● **Supplied records**:

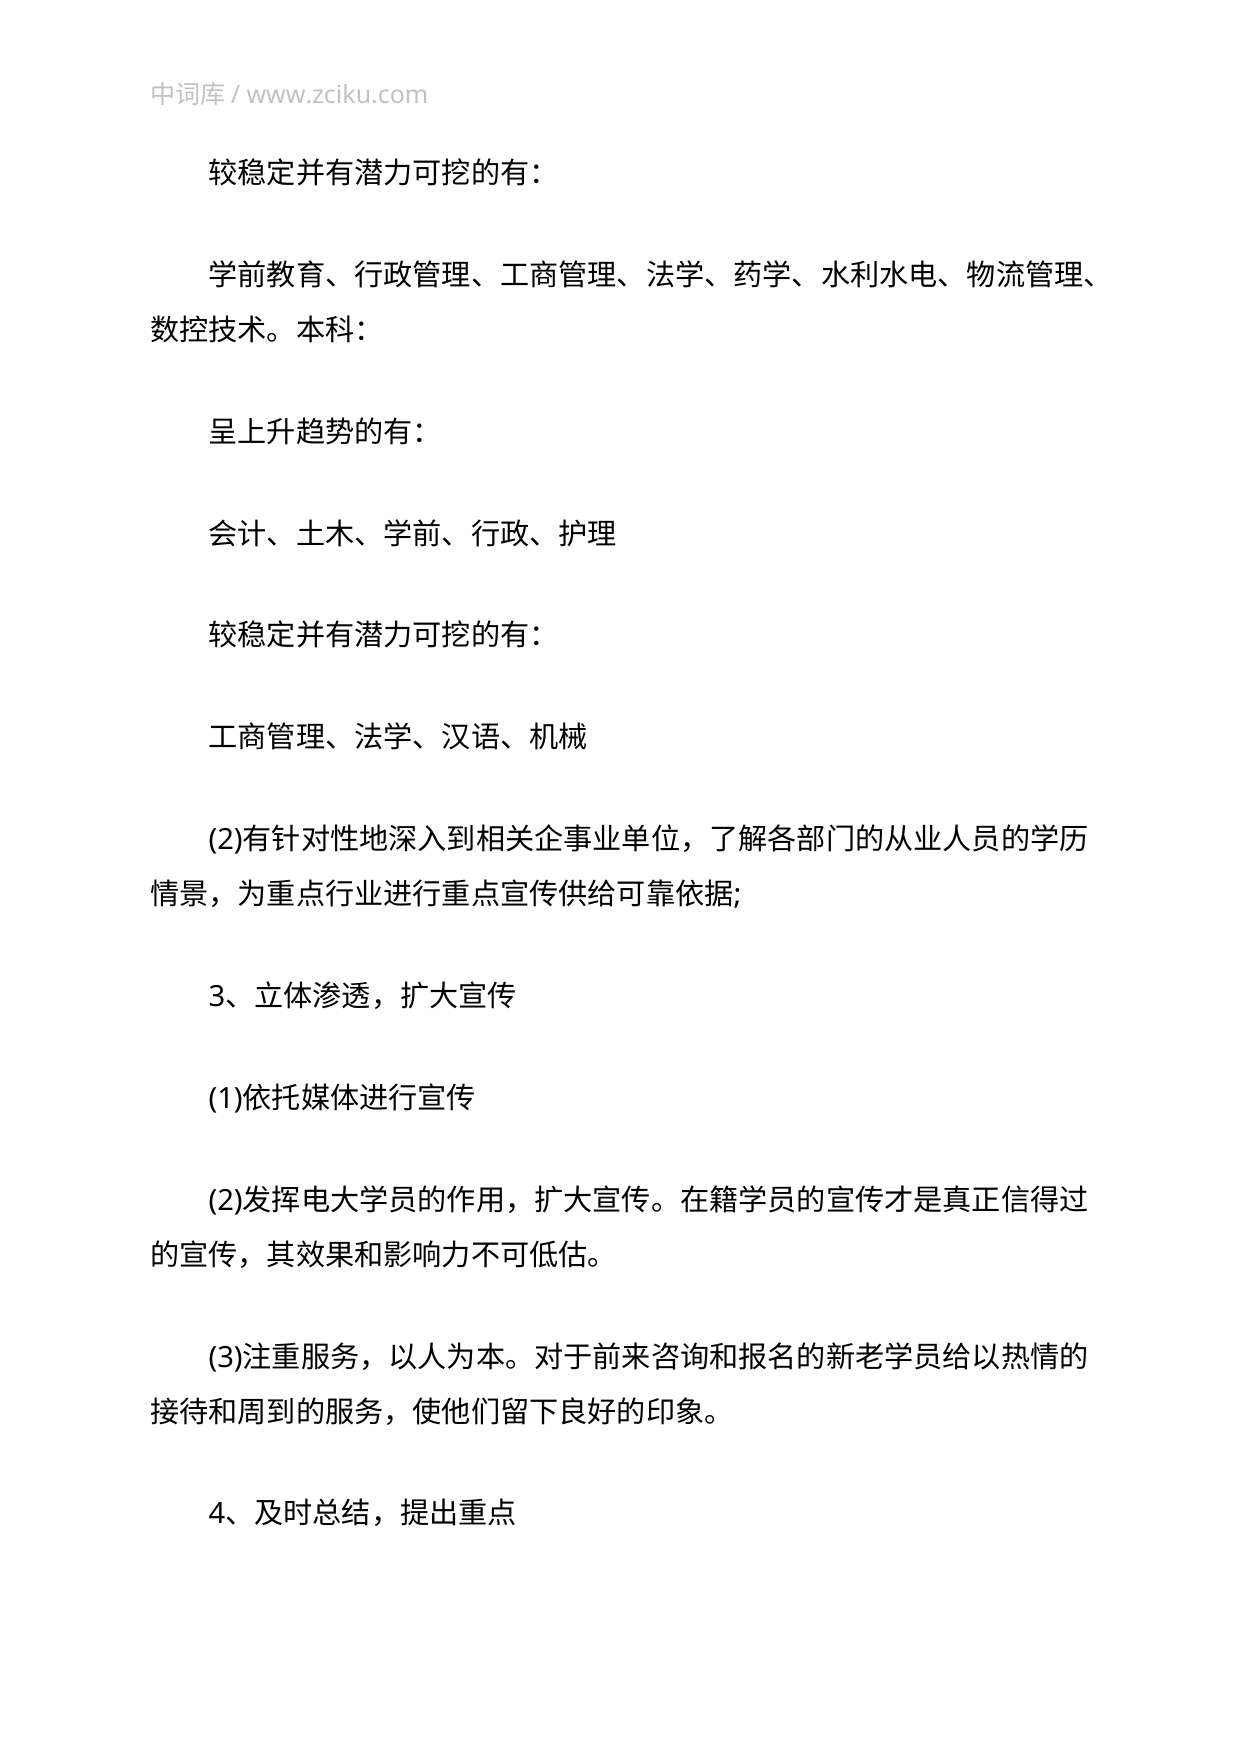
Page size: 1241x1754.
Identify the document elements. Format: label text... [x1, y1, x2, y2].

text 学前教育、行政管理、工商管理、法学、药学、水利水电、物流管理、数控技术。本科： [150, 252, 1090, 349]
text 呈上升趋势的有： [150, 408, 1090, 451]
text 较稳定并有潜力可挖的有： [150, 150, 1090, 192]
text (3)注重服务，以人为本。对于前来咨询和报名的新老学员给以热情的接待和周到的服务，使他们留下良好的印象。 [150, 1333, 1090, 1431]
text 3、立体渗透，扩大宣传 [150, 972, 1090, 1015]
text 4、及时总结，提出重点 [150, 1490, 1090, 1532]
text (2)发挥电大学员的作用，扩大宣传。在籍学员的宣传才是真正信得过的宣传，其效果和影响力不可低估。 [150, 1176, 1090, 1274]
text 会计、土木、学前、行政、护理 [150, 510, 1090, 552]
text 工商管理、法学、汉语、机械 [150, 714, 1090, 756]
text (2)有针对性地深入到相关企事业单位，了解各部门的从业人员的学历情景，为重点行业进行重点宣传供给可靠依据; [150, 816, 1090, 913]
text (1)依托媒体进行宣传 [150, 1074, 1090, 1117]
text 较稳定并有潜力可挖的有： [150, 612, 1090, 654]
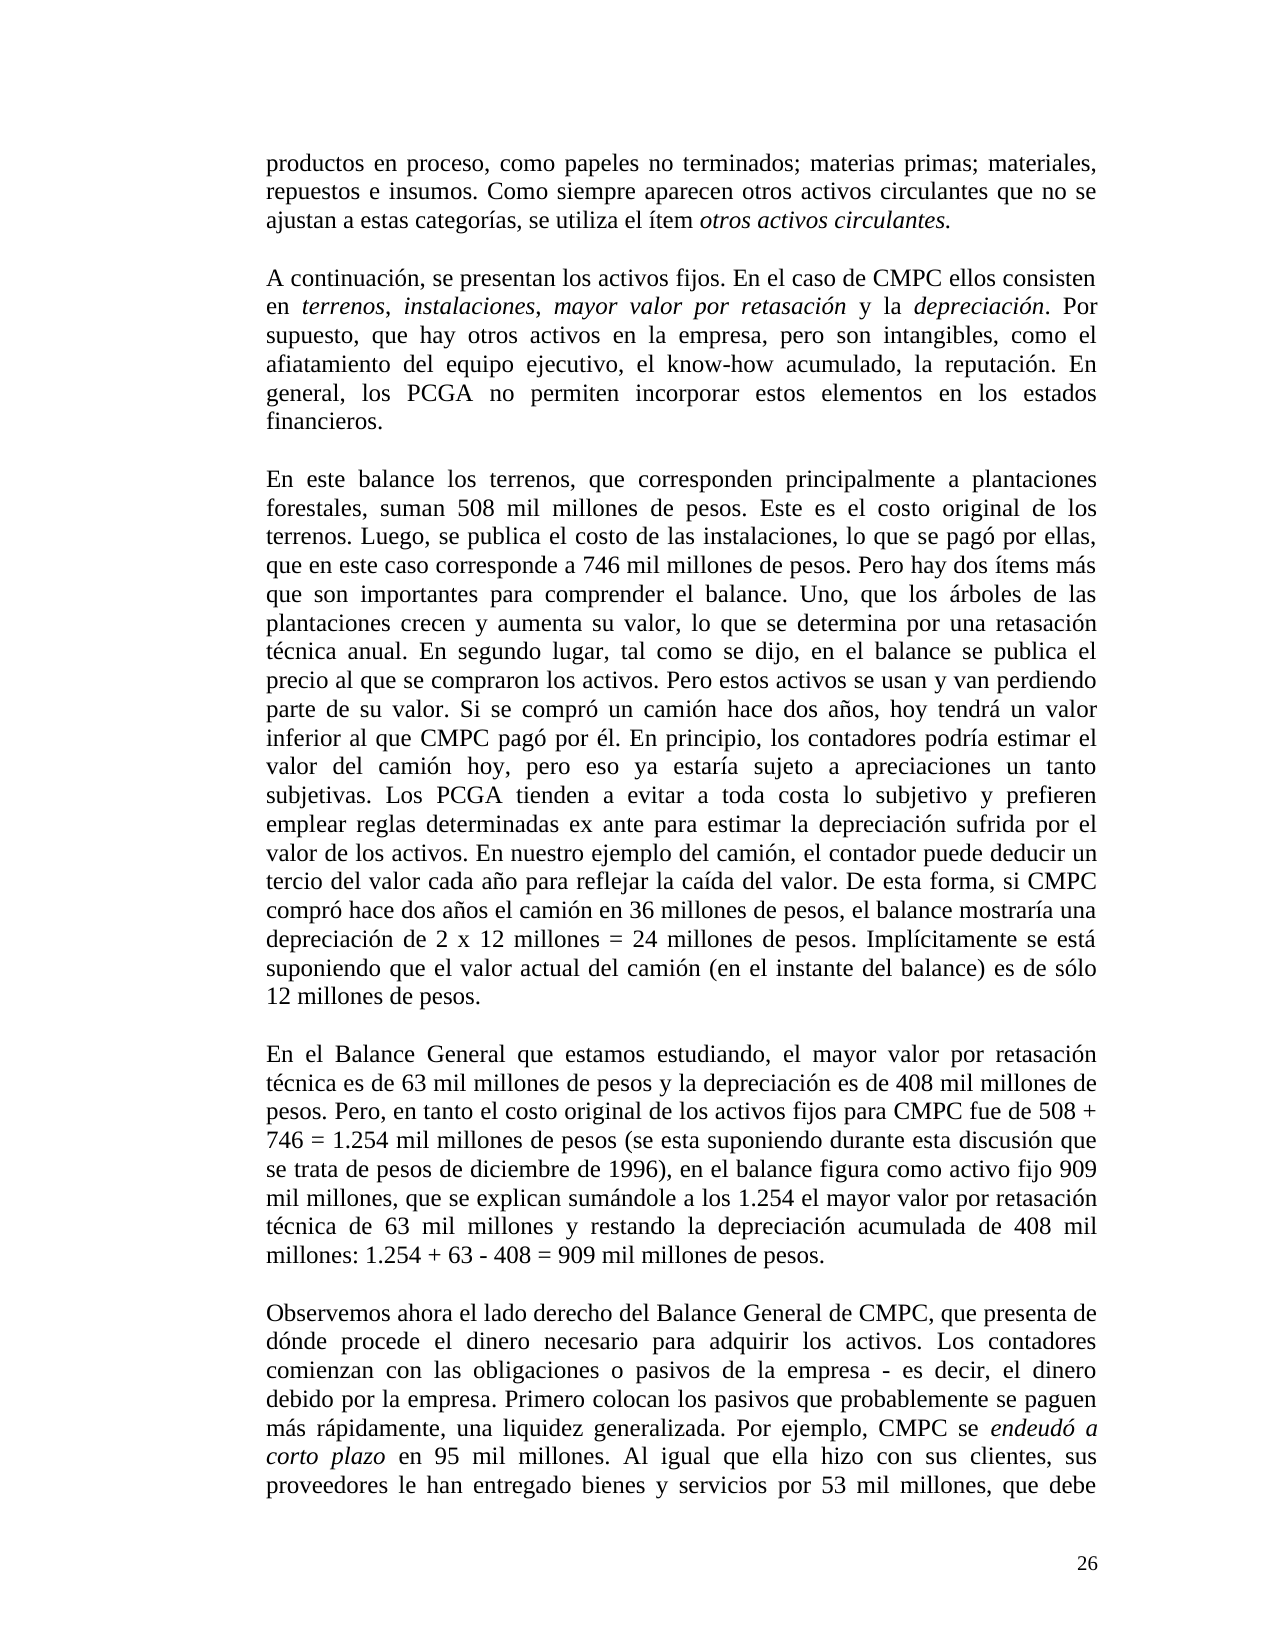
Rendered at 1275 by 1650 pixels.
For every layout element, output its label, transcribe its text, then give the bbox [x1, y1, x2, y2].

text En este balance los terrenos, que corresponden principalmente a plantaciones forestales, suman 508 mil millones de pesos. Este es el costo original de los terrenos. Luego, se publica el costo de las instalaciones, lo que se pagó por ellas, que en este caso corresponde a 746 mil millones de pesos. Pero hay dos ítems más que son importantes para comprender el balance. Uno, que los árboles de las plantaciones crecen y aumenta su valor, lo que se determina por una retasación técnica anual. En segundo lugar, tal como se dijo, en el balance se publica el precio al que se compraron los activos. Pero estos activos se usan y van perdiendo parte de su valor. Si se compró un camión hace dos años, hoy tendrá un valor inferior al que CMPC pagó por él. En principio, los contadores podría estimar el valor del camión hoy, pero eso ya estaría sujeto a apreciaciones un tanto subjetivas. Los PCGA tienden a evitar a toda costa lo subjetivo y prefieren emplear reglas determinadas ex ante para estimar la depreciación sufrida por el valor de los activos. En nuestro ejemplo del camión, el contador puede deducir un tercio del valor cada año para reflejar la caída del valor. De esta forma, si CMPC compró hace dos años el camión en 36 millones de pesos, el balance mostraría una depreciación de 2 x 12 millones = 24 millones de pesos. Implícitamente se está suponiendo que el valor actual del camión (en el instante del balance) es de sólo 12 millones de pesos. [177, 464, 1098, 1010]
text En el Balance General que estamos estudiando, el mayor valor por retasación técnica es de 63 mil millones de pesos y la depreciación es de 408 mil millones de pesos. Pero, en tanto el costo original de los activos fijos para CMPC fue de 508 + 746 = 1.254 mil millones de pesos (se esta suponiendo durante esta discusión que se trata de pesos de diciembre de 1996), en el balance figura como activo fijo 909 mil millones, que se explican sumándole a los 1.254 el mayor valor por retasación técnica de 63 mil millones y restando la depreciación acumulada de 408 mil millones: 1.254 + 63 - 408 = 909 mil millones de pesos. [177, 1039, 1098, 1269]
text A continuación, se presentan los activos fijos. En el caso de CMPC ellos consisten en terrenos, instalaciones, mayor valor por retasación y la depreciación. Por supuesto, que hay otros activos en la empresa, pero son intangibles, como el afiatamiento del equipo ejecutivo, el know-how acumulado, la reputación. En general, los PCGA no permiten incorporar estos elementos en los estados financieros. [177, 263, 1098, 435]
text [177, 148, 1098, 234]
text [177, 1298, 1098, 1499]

● **Task prompt**: Copy, from the material above, each line in which the string "扩大宣传" occurs.

● **Your solution**:
text 3、立体渗透，扩大宣传 [150, 972, 1090, 1015]
text (2)发挥电大学员的作用，扩大宣传。在籍学员的宣传才是真正信得过的宣传，其效果和影响力不可低估。 [150, 1176, 1090, 1274]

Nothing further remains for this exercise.